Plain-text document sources
========

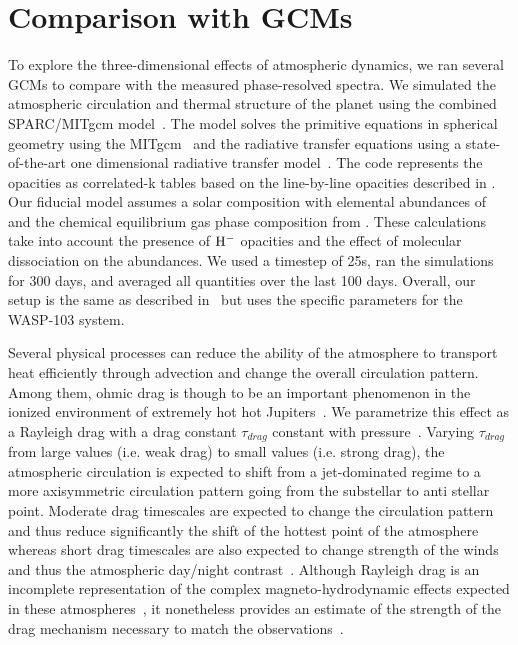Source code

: \documentclass[twocolumn]{aastex61}
\begin{document}
\section{Comparison with GCMs}
\label{sec:gcm}
To explore the three-dimensional effects of atmospheric dynamics, we ran several GCMs to compare with the measured phase-resolved spectra.  We simulated the atmospheric circulation and thermal structure of the planet using the combined SPARC/MITgcm model~\citep{showman09}. The model solves the primitive equations in spherical geometry using the MITgcm~\citep{Adcroft2004} and the radiative transfer equations using a state-of-the-art one dimensional radiative transfer model~\citep{Marley1999}. The code represents the opacities as correlated-k tables based on the line-by-line opacities described in \citet{Visscher2006,freedman14}. Our fiducial model assumes a solar composition with elemental abundances of \citet{Lodders2002a} and the chemical equilibrium gas phase composition from \citet{Visscher2006}. These calculations take into account the presence of $\rm H^-$ opacities and the effect of molecular dissociation on the abundances. We used a timestep of 25s, ran the simulations for 300 days, and averaged all quantities over the last 100 days. Overall, our setup is the same as described in~\citet{parmentier16} but uses the specific parameters for the WASP-103 system.

Several physical processes can reduce the ability of the atmosphere to transport heat efficiently through advection and change the overall circulation pattern. Among them, ohmic drag is though to be an important phenomenon in the ionized environment of extremely hot hot Jupiters~\citep{perna10}. We parametrize this effect as a Rayleigh drag with a drag constant $\tau_{drag}$ constant with pressure~\citep{showman13}. Varying $\tau_{drag}$  from large values (i.e. weak drag) to small values (i.e. strong drag), the atmospheric circulation is expected to shift from a jet-dominated regime to a more axisymmetric circulation pattern going from the substellar to anti stellar point. Moderate drag timescales are expected to change the circulation pattern and thus reduce significantly the shift of the hottest point of the atmosphere whereas short drag timescales are also expected to change strength of the winds and thus the atmospheric day/night contrast~\citep{komacek16,komacek17}.  Although Rayleigh drag is an incomplete representation of the complex magneto-hydrodynamic effects expected in these atmospheres~\citep{batygin13,rogers14,rogers14a,rogers17}, it nonetheless provides an estimate of the strength of the drag mechanism necessary to match the observations~\citep{komacek17,koll18,parmentier17}. 
\end{document}
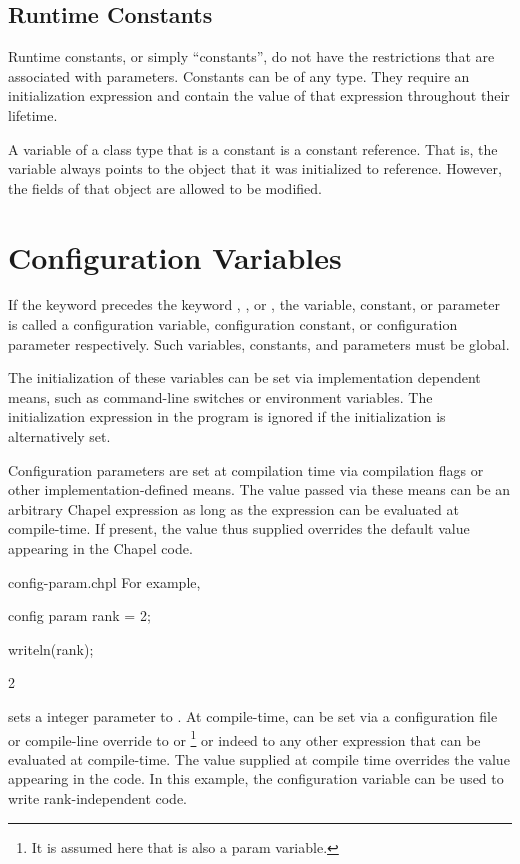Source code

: \subsection{Runtime Constants}
\label{Runtime_Constants}

Runtime constants, or simply ``constants'',
do not have the restrictions that are associated with
parameters.  Constants can be of any type.  They require an initialization
expression and contain the value of that expression throughout their lifetime.

A variable of a class type that is a constant is a constant reference.
That is, the variable always
points to the object that it was initialized to reference.
However, the fields of that object are allowed to be modified.

\section{Configuration Variables}
\label{Configuration_Variables}

If the keyword  precedes the
keyword , , or , the variable,
constant, or parameter is called a configuration variable,
configuration constant, or configuration parameter respectively.  Such
variables, constants, and parameters must be global.

The initialization of these variables can be set via implementation
dependent means, such as command-line switches or environment
variables.  The initialization expression in the program is ignored if
the initialization is alternatively set.

Configuration parameters are set at compilation time via compilation
flags or other implementation-defined means.  The value passed via
these means can be an arbitrary Chapel expression as long as the
expression can be evaluated at compile-time.  If present, the value thus
supplied overrides the default value appearing in the Chapel code.

\begin{chapelexample}{config-param.chpl}
For example,
\begin{chapel}
config param rank = 2;
\end{chapel}
\begin{chapelnoprint}
writeln(rank);
\end{chapelnoprint}
\begin{chapeloutput}
2
\end{chapeloutput}
sets a integer parameter  to .  At
compile-time,  can be set via a configuration file or compile-line
override to  or \footnote{It is assumed here that  is
also a param variable.} or indeed to any other expression
that can be evaluated at compile-time.  The value supplied at compile time
overrides the value  appearing in the code.  In this example, the 
configuration variable can be used to write rank-independent code.
\end{chapelexample}
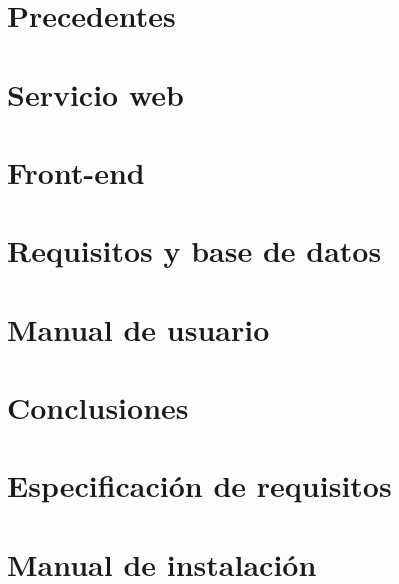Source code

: \documentclass[11pt,a4paper]{article}
\begin{document}
\newpage
\section{Precedentes}


\newpage
\section{Servicio web\label{sec:s_web}}


\newpage
\section{Front-end\label{sec:front}}


\newpage
\section{Requisitos y base de datos\label{sec:req}}



\newpage
\section{Manual de usuario\label{sec:manual}}


\newpage
\section{Conclusiones\label{sec:conc}}

\newpage
{\small


}


\newpage
\appendix

\section{Especificación de requisitos\label{app:req}}


\newpage
\section{Manual de instalación\label{app:manual}}


\appendix


%
\end{document}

========

WORK TASK:
Return every line above where "also" appears.

EXERCISE ANSWER:
Several physical processes can reduce the ability of the atmosphere to transport heat efficiently through advection and change the overall circulation pattern. Among them, ohmic drag is though to be an important phenomenon in the ionized environment of extremely hot hot Jupiters~\citep{perna10}. We parametrize this effect as a Rayleigh drag with a drag constant $\tau_{drag}$ constant with pressure~\citep{showman13}. Varying $\tau_{drag}$  from large values (i.e. weak drag) to small values (i.e. strong drag), the atmospheric circulation is expected to shift from a jet-dominated regime to a more axisymmetric circulation pattern going from the substellar to anti stellar point. Moderate drag timescales are expected to change the circulation pattern and thus reduce significantly the shift of the hottest point of the atmosphere whereas short drag timescales are also expected to change strength of the winds and thus the atmospheric day/night contrast~\citep{komacek16,komacek17}.  Although Rayleigh drag is an incomplete representation of the complex magneto-hydrodynamic effects expected in these atmospheres~\citep{batygin13,rogers14,rogers14a,rogers17}, it nonetheless provides an estimate of the strength of the drag mechanism necessary to match the observations~\citep{komacek17,koll18,parmentier17}. 
also a param variable.} or indeed to any other expression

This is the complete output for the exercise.